FTSE 250 bosses’ total pay falls slightly in 2017 as shareholder pressure continues over pay packages has been saved
FTSE 250 bosses’ total pay falls slightly in 2017 as shareholder pressure continues over pay packages
28 September 2018
- Figures contrast with increase for chief executives in FTSE 100 over same period
- Proxy agencies maintained pressure despite changes to remuneration structures
The median amount paid to FTSE 250 chief executives in 2017 fell by 4%, from £1.75 million in 2016 to £1.68 million, according to Deloitte’s annual FTSE 250 Remuneration Report. The fall came as companies continued to move towards best-practice remuneration structures in the face of ongoing pressure from shareholders over pay and reward programmes.
Institutional Shareholder Services (ISS) issued ‘against’ recommendations in respect of annual remuneration reports at 17% of FTSE 250 firms’ Annual General Meetings (AGMs) during the 2018 shareholder season, slightly higher than last year. Of the FTSE 250 companies holding their AGMs so far in 2018, 10% have received ‘low votes’ of less than 80% shareholders in favour of the annual remuneration report. Around half of these companies also received low shareholder votes last year.
The drop in chief executives’ pay this year is in contrast with their peers in the FTSE 100, whose total pay increased by 12% in 2017. The median salary increase for FTSE 250 chief executives remained at around 2%, with around a third receiving no salary increase at all.

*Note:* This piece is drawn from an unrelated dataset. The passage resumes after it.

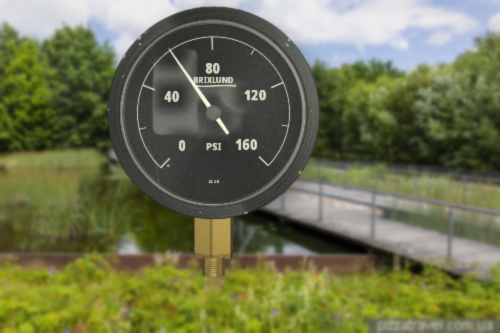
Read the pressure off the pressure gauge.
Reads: 60 psi
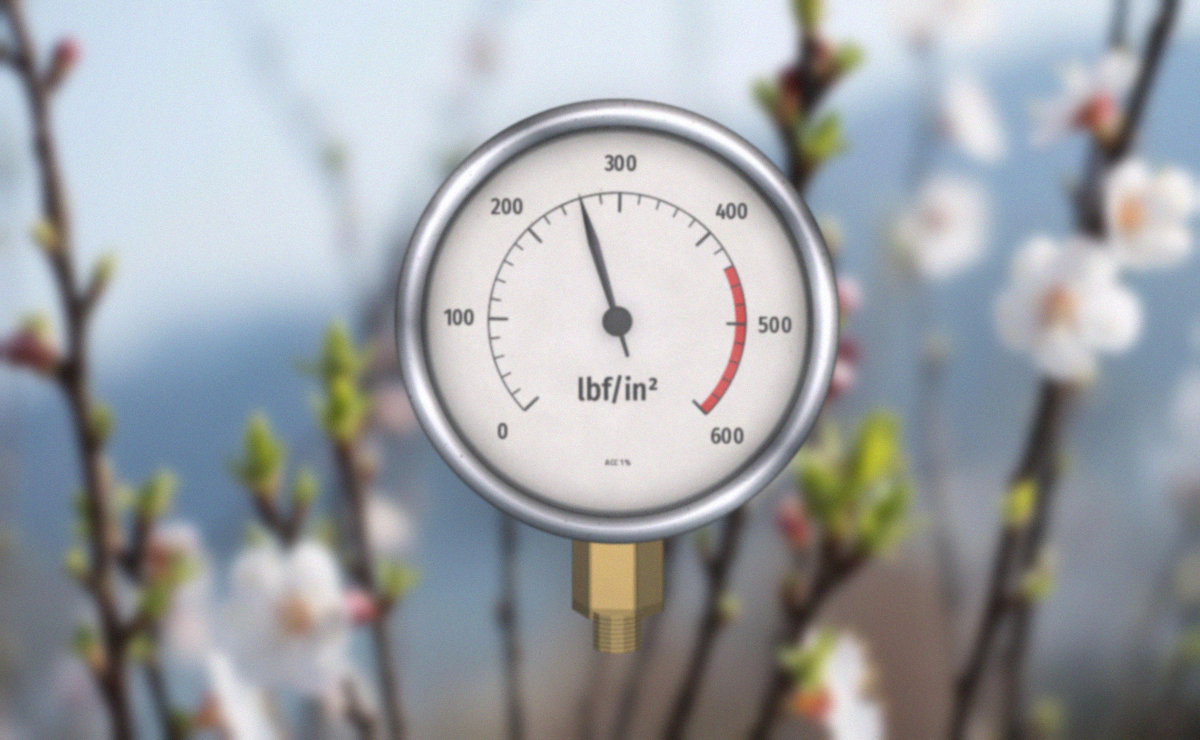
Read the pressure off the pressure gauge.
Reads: 260 psi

Bonus pay-outs were up, however, with FTSE 250 bosses taking a median of 75% of their maximum bonus opportunity, compared to 68% last year. The median vesting of performance share plan awards dropped to 48% of maximum this year, compared to 60% last year.

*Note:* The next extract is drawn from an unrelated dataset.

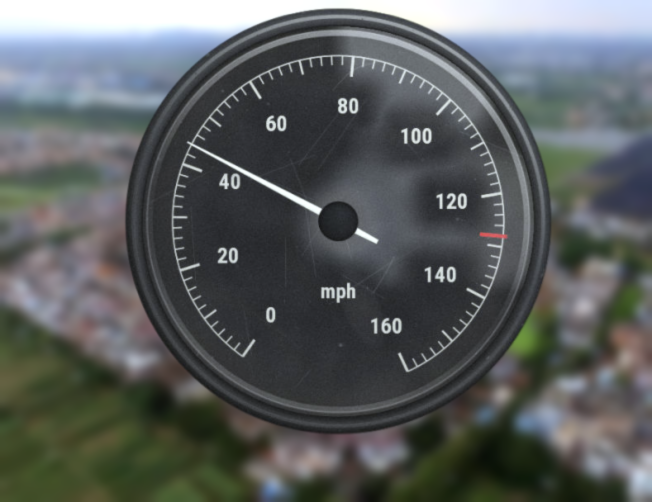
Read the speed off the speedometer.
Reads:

Mitul Shah, reward partner at Deloitte commented: “Despite seeing a more stable picture in terms of pay levels and opportunities, the 2018 AGM season has demonstrated that a challenging shareholder environment continues for FTSE 250 companies.
“This year we have seen a particular focus on those companies that have failed to respond to shareholder concerns raised in previous years, showing the importance of companies listening to, and acting on, shareholder feedback”.

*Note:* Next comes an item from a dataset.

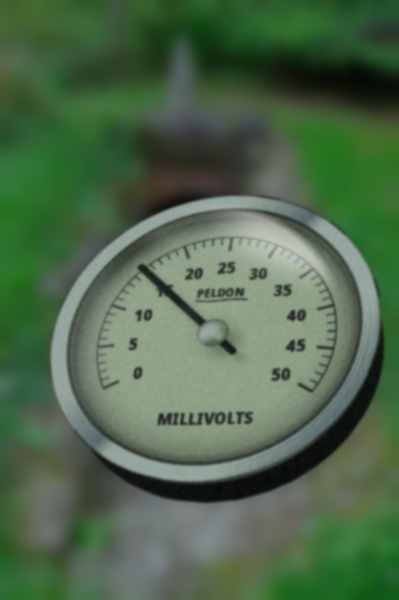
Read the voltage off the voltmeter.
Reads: 15 mV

In around three-quarters of performance share plans no shares will be released to executives until after five years (51% last year), which is now aligned with FTSE 100 practice. This trend is expected to continue following recent changes to the UK Corporate Governance Code.
In addition, 14% of companies increased their executive shareholding requirements in the last year, and nearly all (93%) of chief executives are now required to hold at least 200% of salary in shares. Eight companies now operate post-termination shareholding requirements for executives (compared to one last year), a feature also highlighted in the new UK Corporate Governance Code.
Breaking the ‘one size fits all’ pay model?
There have also been signs that shareholders can be supportive of more innovative incentive arrangements, with two FTSE 250 companies receiving the support of their shareholders in adopting restricted share plans.
Mitul Shah, reward partner at Deloitte, concluded: “Investors have shown that they can be more receptive to FTSE 250 companies proposing alternative models of pay this year, where these alternatives are supported by a robust business rationale and tailored in the right way.
“Hopefully we will see this trend grow as well as a more positive dialogue between companies and shareholders regarding how more innovative and diverse structures could be used.”
Notes to editors
- Remuneration data ‘2017’ captures financial year ends between March 2017 to February 2018.
- Voting outcomes ‘this year’ refers to AGMs held in the calendar year to 31st July 2018. Voting outcomes ‘last year’ refers to the calendar year 2017.
- Maximum is the maximum incentive opportunity available.
- Vesting refers to the % of maximum that has been paid out under a long-term incentive plan.
- The Investment Association now publishes a register of companies that receive ‘significant opposition’ from shareholders on AGM resolutions. For the purposes of the register, support of less than 80% is considered to be significant.